YOUR TASK:
Please write out every one of the items below character for character, leaving the pictures out of your answer.

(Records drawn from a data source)

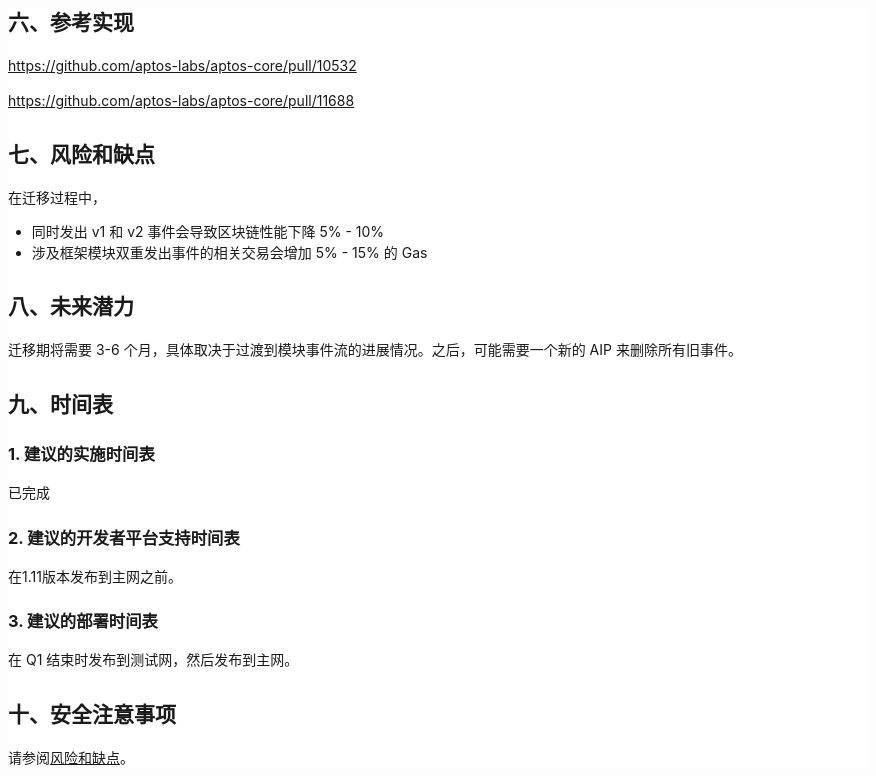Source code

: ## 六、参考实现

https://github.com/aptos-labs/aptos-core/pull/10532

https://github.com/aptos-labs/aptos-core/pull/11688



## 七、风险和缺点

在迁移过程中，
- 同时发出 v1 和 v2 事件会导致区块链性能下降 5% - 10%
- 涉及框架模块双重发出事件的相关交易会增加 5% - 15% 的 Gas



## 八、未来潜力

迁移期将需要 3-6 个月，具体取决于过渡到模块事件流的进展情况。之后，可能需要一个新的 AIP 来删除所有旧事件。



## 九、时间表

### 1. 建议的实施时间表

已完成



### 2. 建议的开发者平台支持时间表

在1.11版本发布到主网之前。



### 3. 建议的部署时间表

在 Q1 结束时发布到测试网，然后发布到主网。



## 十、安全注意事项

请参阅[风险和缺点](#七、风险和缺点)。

RESPONSE BELOW:
Source code

: ## 六、参考实现

https://github.com/aptos-labs/aptos-core/pull/10532

https://github.com/aptos-labs/aptos-core/pull/11688



## 七、风险和缺点

在迁移过程中，
- 同时发出 v1 和 v2 事件会导致区块链性能下降 5% - 10%
- 涉及框架模块双重发出事件的相关交易会增加 5% - 15% 的 Gas



## 八、未来潜力

迁移期将需要 3-6 个月，具体取决于过渡到模块事件流的进展情况。之后，可能需要一个新的 AIP 来删除所有旧事件。



## 九、时间表

### 1. 建议的实施时间表

已完成



### 2. 建议的开发者平台支持时间表

在1.11版本发布到主网之前。



### 3. 建议的部署时间表

在 Q1 结束时发布到测试网，然后发布到主网。



## 十、安全注意事项

请参阅[风险和缺点](#七、风险和缺点)。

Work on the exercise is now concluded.